When you reach the line containing "14: (594, 216, 1.27)" in the data below, begin returning lines exactly as written, and stop once the line containing "25: (515, 257, 1.74)" has been returned.
START Records supplied
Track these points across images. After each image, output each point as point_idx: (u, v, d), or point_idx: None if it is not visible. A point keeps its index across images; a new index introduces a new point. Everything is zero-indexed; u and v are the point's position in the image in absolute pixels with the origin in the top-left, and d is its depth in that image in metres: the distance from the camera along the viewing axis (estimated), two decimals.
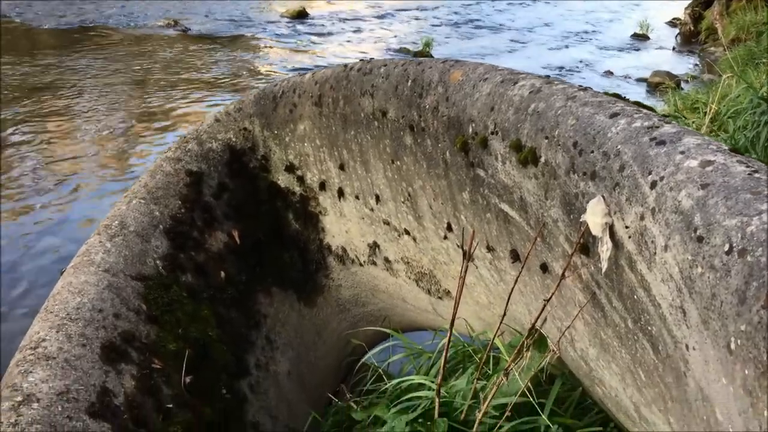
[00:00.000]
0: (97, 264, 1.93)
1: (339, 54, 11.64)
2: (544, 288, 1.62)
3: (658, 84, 9.33)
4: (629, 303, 1.26)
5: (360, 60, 2.24)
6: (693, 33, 13.61)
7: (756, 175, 1.01)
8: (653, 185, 1.14)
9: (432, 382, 1.98)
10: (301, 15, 14.75)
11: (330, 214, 2.55)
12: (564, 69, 11.04)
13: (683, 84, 9.21)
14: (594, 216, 1.27)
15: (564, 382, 1.85)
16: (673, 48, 13.26)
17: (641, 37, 14.20)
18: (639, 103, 1.47)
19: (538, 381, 1.82)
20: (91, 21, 13.05)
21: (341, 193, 2.44)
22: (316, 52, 11.90)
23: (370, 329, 2.74)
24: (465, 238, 1.90)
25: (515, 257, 1.74)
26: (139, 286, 1.97)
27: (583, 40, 14.04)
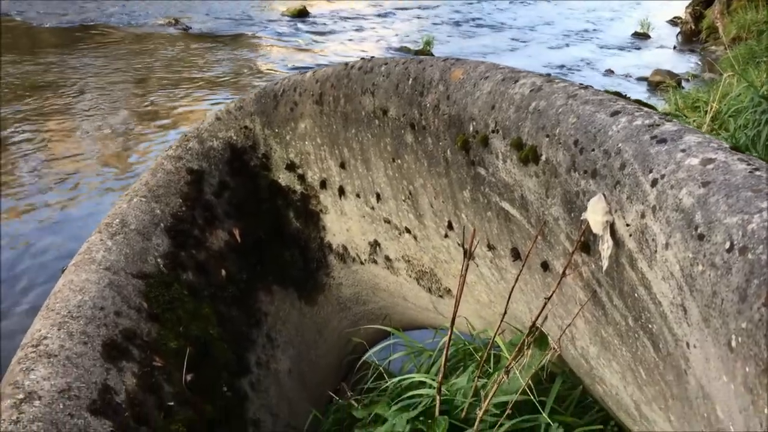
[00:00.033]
0: (99, 262, 1.93)
1: (340, 53, 11.63)
2: (544, 286, 1.62)
3: (658, 83, 9.32)
4: (630, 301, 1.26)
5: (361, 58, 2.24)
6: (694, 32, 13.60)
7: (757, 173, 1.01)
8: (654, 183, 1.14)
9: (433, 380, 1.99)
10: (302, 14, 14.75)
11: (331, 212, 2.55)
12: (565, 67, 11.04)
13: (684, 83, 9.20)
14: (595, 214, 1.27)
15: (564, 380, 1.85)
16: (674, 47, 13.25)
17: (642, 36, 14.19)
18: (640, 102, 1.47)
19: (538, 379, 1.82)
20: (92, 20, 13.05)
21: (342, 192, 2.44)
22: (316, 50, 11.90)
23: (370, 327, 2.74)
24: (466, 236, 1.90)
25: (516, 255, 1.74)
26: (140, 284, 1.97)
27: (584, 38, 14.03)
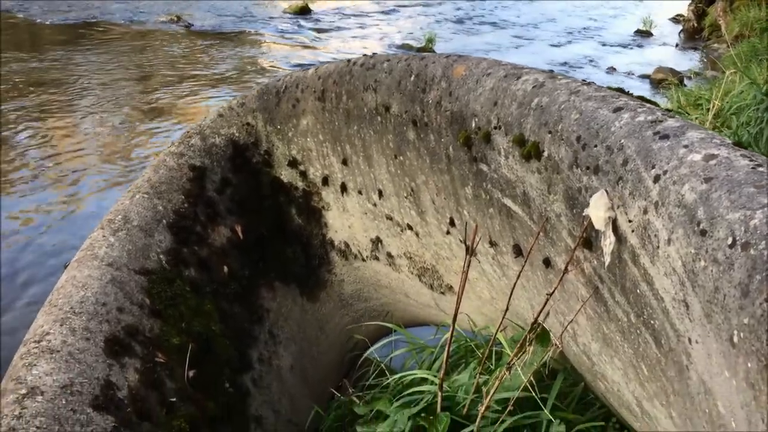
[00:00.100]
0: (101, 258, 1.93)
1: (342, 50, 11.63)
2: (546, 283, 1.62)
3: (661, 80, 9.31)
4: (632, 297, 1.26)
5: (363, 55, 2.24)
6: (696, 29, 13.58)
7: (759, 169, 1.01)
8: (656, 179, 1.14)
9: (434, 376, 1.99)
10: (304, 11, 14.75)
11: (333, 209, 2.55)
12: (567, 65, 11.03)
13: (686, 80, 9.17)
14: (597, 210, 1.27)
15: (566, 377, 1.85)
16: (677, 44, 13.24)
17: (644, 34, 14.18)
18: (643, 98, 1.47)
19: (540, 376, 1.82)
20: (94, 16, 13.06)
21: (344, 188, 2.44)
22: (318, 47, 11.90)
23: (372, 324, 2.74)
24: (468, 233, 1.90)
25: (518, 252, 1.74)
26: (143, 280, 1.97)
27: (587, 36, 14.02)
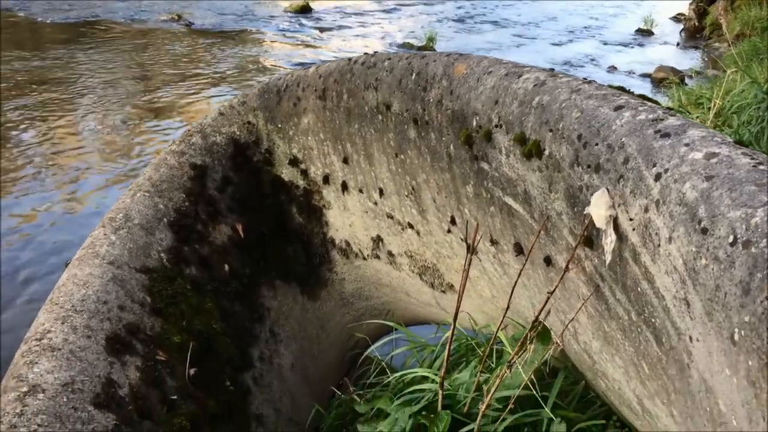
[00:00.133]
0: (102, 256, 1.93)
1: (343, 48, 11.63)
2: (547, 281, 1.62)
3: (662, 79, 9.29)
4: (633, 295, 1.26)
5: (364, 53, 2.24)
6: (697, 28, 13.57)
7: (761, 167, 1.01)
8: (658, 177, 1.14)
9: (435, 375, 1.99)
10: (305, 9, 14.74)
11: (334, 207, 2.55)
12: (569, 64, 11.02)
13: (687, 79, 9.17)
14: (598, 208, 1.27)
15: (567, 375, 1.85)
16: (678, 43, 13.22)
17: (645, 33, 14.16)
18: (644, 96, 1.47)
19: (541, 374, 1.82)
20: (95, 15, 13.06)
21: (345, 187, 2.44)
22: (319, 46, 11.90)
23: (373, 322, 2.75)
24: (469, 231, 1.90)
25: (519, 250, 1.74)
26: (144, 278, 1.98)
27: (588, 35, 14.01)
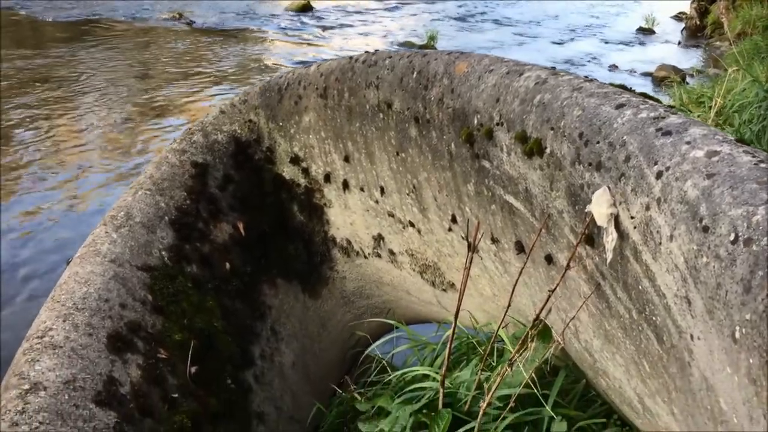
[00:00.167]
0: (103, 254, 1.93)
1: (344, 47, 11.62)
2: (548, 279, 1.62)
3: (663, 78, 9.28)
4: (634, 293, 1.26)
5: (365, 52, 2.24)
6: (699, 27, 13.55)
7: (762, 165, 1.01)
8: (659, 175, 1.14)
9: (436, 373, 1.99)
10: (306, 8, 14.73)
11: (335, 206, 2.55)
12: (570, 62, 11.01)
13: (689, 78, 9.15)
14: (599, 206, 1.27)
15: (568, 373, 1.85)
16: (679, 42, 13.20)
17: (647, 31, 14.14)
18: (645, 95, 1.47)
19: (542, 373, 1.82)
20: (96, 13, 13.06)
21: (346, 185, 2.44)
22: (320, 45, 11.89)
23: (374, 321, 2.75)
24: (470, 229, 1.90)
25: (520, 249, 1.74)
26: (145, 276, 1.98)
27: (589, 33, 13.99)
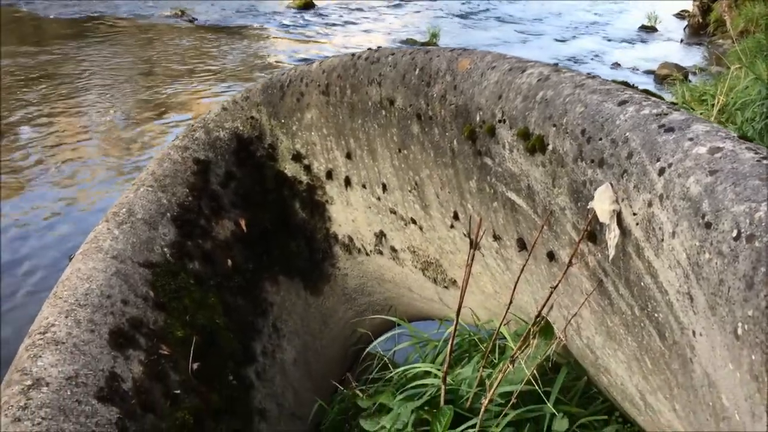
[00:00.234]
0: (105, 251, 1.94)
1: (346, 44, 11.61)
2: (550, 276, 1.62)
3: (665, 76, 9.26)
4: (636, 290, 1.26)
5: (368, 49, 2.24)
6: (701, 25, 13.53)
7: (765, 162, 1.01)
8: (661, 172, 1.14)
9: (438, 370, 1.99)
10: (308, 5, 14.71)
11: (337, 203, 2.55)
12: (572, 60, 11.00)
13: (691, 76, 9.14)
14: (601, 203, 1.27)
15: (569, 370, 1.85)
16: (681, 40, 13.18)
17: (649, 29, 14.11)
18: (648, 91, 1.46)
19: (543, 370, 1.82)
20: (98, 11, 13.06)
21: (348, 182, 2.44)
22: (322, 42, 11.88)
23: (376, 318, 2.75)
24: (472, 226, 1.90)
25: (522, 246, 1.74)
26: (147, 273, 1.98)
27: (592, 31, 13.97)
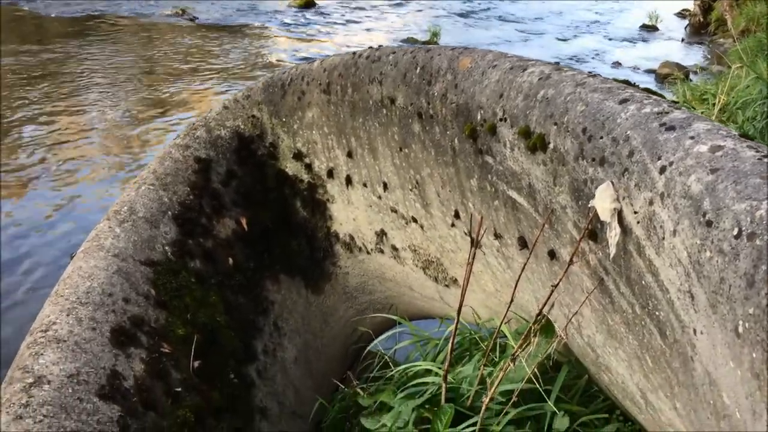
END Records supplied
Exercise answer:
14: (594, 216, 1.27)
15: (564, 382, 1.85)
16: (673, 48, 13.26)
17: (641, 37, 14.20)
18: (639, 103, 1.47)
19: (538, 381, 1.82)
20: (91, 21, 13.05)
21: (341, 193, 2.44)
22: (316, 52, 11.90)
23: (370, 329, 2.74)
24: (465, 238, 1.90)
25: (515, 257, 1.74)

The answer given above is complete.